KIMKOLM

Member
Sep 29, 2020
8
0
1
Milford CT
cPanel Access Level
DataCenter Provider
I have a customer that first uses 3rd party DNS

wants to have 2 dkim records for their email with us, and their email with another company

within cpanel, the dkim record selector is default..

they want a config for s1 and s2 for their 2 records but within cpanel there is not a way to change it from default...

is there a way to manually change the record or allow users to change from default to s1?
 
Last edited by a moderator:

sparek-3

Well-Known Member
Aug 10, 2002
2,114
254
388
cPanel Access Level
Root Administrator
Exim on your cPanel server will only sign outgoing messages with the default DKIM key.

I assume the user is wanting to send out mail from their domain name using a third party (i.e. not your server) SMTP server. And that SMTP service is wanting to sign the messages with a specific DKIM key.

In that case the user needs to add the DKIM public key to the domain's DNS. The third party email service should provide this.

And since you state that the customer is using third party DNS... I don't really know how you're involved in this.

The DNS entry needs to be made at the DNS service that is handling DNS for the domain name.

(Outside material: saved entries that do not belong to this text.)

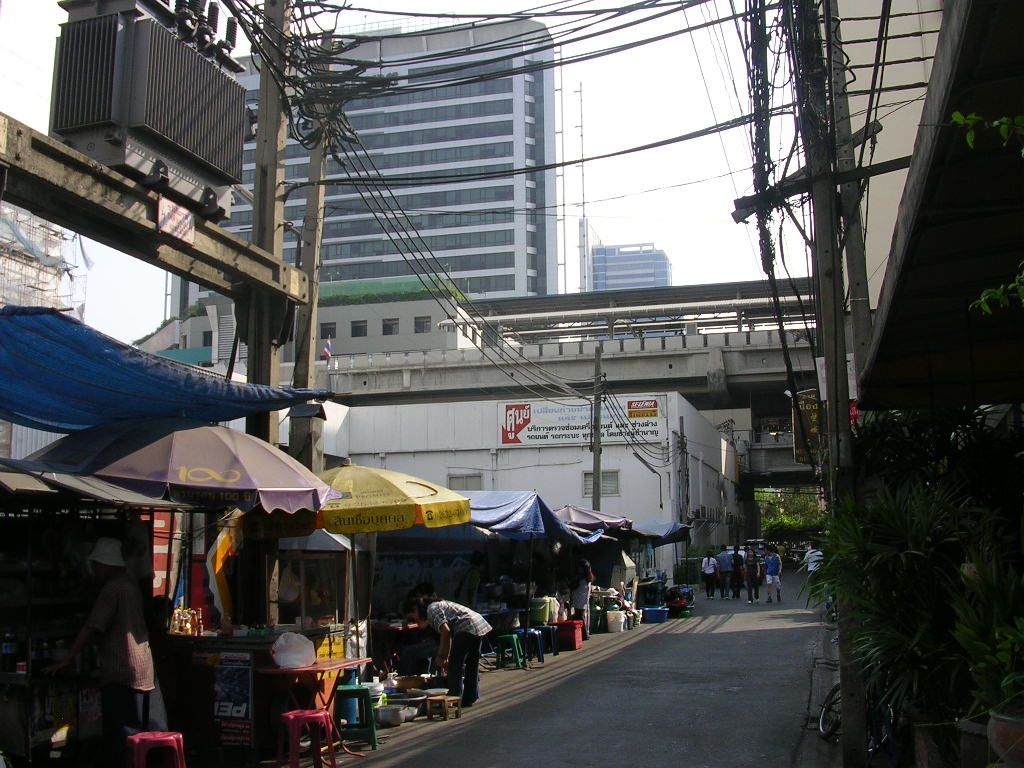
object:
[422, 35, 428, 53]
wall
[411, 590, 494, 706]
woman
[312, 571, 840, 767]
street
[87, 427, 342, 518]
umbrella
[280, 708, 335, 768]
stool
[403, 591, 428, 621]
head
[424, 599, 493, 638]
shirt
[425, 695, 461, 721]
box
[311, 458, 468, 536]
umbrella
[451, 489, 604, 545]
tent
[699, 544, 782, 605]
people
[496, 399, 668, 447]
sign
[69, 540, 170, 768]
man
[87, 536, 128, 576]
hat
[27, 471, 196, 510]
awning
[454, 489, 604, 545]
umbrella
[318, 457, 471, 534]
canopy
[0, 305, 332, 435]
tarp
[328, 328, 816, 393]
bridge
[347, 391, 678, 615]
building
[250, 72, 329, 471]
pole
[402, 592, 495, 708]
person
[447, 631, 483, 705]
pants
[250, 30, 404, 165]
wire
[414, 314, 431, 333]
window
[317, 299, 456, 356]
wall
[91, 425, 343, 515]
patio umbrella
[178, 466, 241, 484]
pattern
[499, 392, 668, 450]
banner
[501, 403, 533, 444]
symbols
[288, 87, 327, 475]
pole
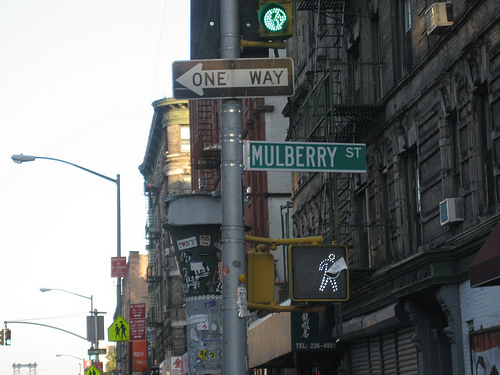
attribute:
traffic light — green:
[253, 6, 305, 53]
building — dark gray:
[317, 20, 485, 285]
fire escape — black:
[312, 30, 385, 257]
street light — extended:
[9, 149, 37, 164]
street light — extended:
[39, 285, 53, 292]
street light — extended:
[53, 351, 62, 358]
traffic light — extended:
[4, 326, 13, 348]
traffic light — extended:
[0, 327, 7, 344]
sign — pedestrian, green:
[106, 317, 131, 341]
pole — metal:
[223, 110, 252, 374]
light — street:
[11, 151, 35, 164]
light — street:
[37, 285, 49, 294]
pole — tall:
[117, 176, 121, 373]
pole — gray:
[216, 162, 248, 270]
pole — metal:
[221, 2, 249, 374]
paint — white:
[433, 287, 495, 362]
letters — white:
[250, 143, 362, 167]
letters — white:
[188, 69, 284, 86]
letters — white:
[131, 346, 148, 362]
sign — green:
[170, 55, 295, 98]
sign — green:
[126, 299, 146, 337]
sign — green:
[109, 255, 126, 278]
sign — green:
[105, 313, 130, 341]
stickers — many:
[173, 236, 198, 251]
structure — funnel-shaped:
[164, 188, 223, 373]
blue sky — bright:
[1, 0, 190, 90]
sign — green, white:
[242, 140, 367, 175]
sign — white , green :
[240, 134, 377, 182]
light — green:
[6, 338, 12, 343]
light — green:
[263, 5, 287, 30]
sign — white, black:
[163, 59, 295, 99]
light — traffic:
[0, 327, 19, 348]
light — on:
[293, 244, 351, 302]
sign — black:
[220, 0, 247, 373]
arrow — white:
[174, 62, 292, 97]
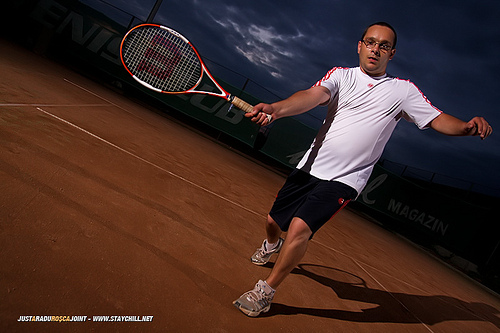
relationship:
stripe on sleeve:
[317, 61, 340, 85] [318, 64, 348, 91]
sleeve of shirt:
[318, 64, 348, 91] [297, 65, 442, 200]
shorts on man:
[262, 162, 351, 237] [229, 20, 495, 316]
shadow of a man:
[256, 260, 500, 329] [229, 20, 495, 316]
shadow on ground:
[256, 260, 500, 329] [0, 56, 498, 328]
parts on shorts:
[338, 198, 347, 208] [269, 165, 360, 246]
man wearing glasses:
[229, 20, 495, 316] [365, 39, 394, 56]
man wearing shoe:
[229, 20, 495, 316] [232, 277, 277, 318]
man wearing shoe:
[229, 20, 495, 316] [252, 236, 282, 266]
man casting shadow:
[229, 20, 495, 316] [260, 260, 481, 325]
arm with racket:
[251, 77, 355, 160] [108, 13, 248, 131]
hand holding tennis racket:
[246, 98, 275, 126] [117, 18, 274, 122]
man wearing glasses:
[229, 20, 495, 316] [360, 35, 394, 53]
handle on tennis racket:
[229, 96, 273, 125] [117, 18, 274, 122]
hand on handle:
[245, 101, 280, 127] [229, 96, 273, 125]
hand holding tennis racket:
[245, 101, 280, 127] [117, 18, 274, 122]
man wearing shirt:
[229, 20, 495, 316] [297, 65, 442, 200]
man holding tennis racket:
[98, 6, 498, 311] [115, 14, 285, 131]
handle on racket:
[229, 96, 273, 125] [115, 17, 275, 131]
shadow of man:
[275, 245, 497, 330] [229, 20, 495, 316]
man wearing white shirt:
[229, 20, 495, 316] [262, 62, 460, 199]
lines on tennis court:
[22, 99, 274, 226] [0, 46, 499, 332]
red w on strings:
[142, 30, 196, 97] [120, 21, 210, 98]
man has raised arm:
[229, 20, 495, 316] [398, 87, 498, 145]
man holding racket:
[229, 20, 495, 316] [97, 9, 277, 126]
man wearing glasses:
[229, 20, 495, 316] [360, 30, 394, 49]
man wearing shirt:
[229, 20, 495, 316] [273, 54, 453, 202]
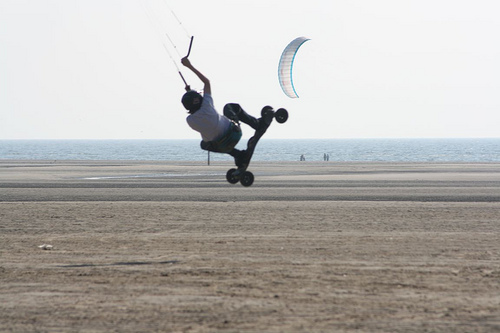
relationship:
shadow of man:
[65, 239, 155, 287] [180, 55, 270, 168]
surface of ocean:
[73, 126, 117, 145] [0, 138, 499, 161]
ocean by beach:
[289, 114, 493, 176] [227, 175, 498, 295]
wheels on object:
[200, 170, 300, 198] [277, 38, 338, 60]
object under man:
[234, 106, 355, 215] [180, 55, 270, 168]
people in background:
[286, 143, 381, 188] [289, 114, 493, 176]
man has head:
[146, 65, 226, 145] [177, 77, 214, 117]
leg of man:
[220, 110, 261, 150] [146, 65, 226, 145]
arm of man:
[187, 69, 217, 90] [146, 65, 226, 145]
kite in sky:
[250, 39, 302, 87] [362, 19, 498, 77]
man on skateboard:
[180, 55, 270, 168] [231, 102, 276, 174]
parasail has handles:
[147, 9, 330, 83] [164, 24, 203, 95]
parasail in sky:
[147, 9, 330, 83] [362, 19, 498, 77]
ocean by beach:
[0, 138, 499, 161] [227, 175, 498, 295]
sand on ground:
[346, 213, 475, 267] [53, 191, 374, 285]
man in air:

If that third-party DNS service doesn't have the public DKIM key for the domain that your server signs messages with, then all messages sent from your server by the domain name is going to be failing DKIM.
 
  • Like
Reactions: cPRex

KIMKOLM

Member
Sep 29, 2020
8
0
1
Milford CT
cPanel Access Level
DataCenter Provider
they want to use ours as well as another email server...

so the other would be primary and then ours would be backup..

but they cant both have default for the dkim they need s1 and s2 or something similar...
 

sparek-3

Well-Known Member
Aug 10, 2002
2,114
254
388
cPanel Access Level
Root Administrator
Somebody's not understanding something correctly. And it may be me.

End users don't have anything to do with DKIM signing messages. DKIM signing is done at the MTA level.

It really doesn't matter what selector is used by the MTA, just so long that the appropriate public key is stored in the respective selector DNS record.

The ONLY way that "default" would interfere here, is if an end user is wanting to send out mail through two SMTP servers and both MTAs are signing messages with a "default" selector. I can't imagine that happens very often though.

You keep saying that the user has to use s1 and s2 selectors. Why?

Your cPanel server is going to create a private DKIM key to sign messages with.

Your cPanel server is going to add the appropriate default._domainkey public key TXT record into the DNS server on the server or in the DNS cluster.

When the user sends out mail through your cPanel server those messages are going to get signed with that private DKIM key and have the "default" selector added into the headers.

A mail server that receives this messages is going to read the DKIM header in the message, find that it's using example.tld domain name and default selecotor, and compare the designated headers hashed with the public key in your default._domainkey for example.tld with the hash presented in the headers. If they match, then DKIM is successful.

If example.tld is not using DNS servers designated by the cPanel server - then that DNS server isn't going to automatically get the default._domainkey public key TXT record. This would need to be added manually.

Either way, the end user that sent the mail is oblivious to what selector is used when sending out mail through your server.

The second SMTP server that they are sending messages out through will have to use a different selector than "default" (or a different domain name). If that service is designating s1 or s2 as their selector, that's fine and does not interfere at all with your cPanel DKIM.

You just need to add the respective s1._domainkey or s2._domainkey public key into the domain's DNS - where ever that DNS may be being hosted (and if that is your responsibility).

The only time this would create a collision issue, is if you are using two SMTP services that are signing messages with different keys but the same selector. You can't do that (I don't think) - https://datatracker.ietf.org/doc/html/rfc6376/#section-3.6.2.2

But as long as each different SMTP service the domain is using, is using different selectors - then it won't matter. You just have to have each corresponding public key for each selector in the domain's public DNS.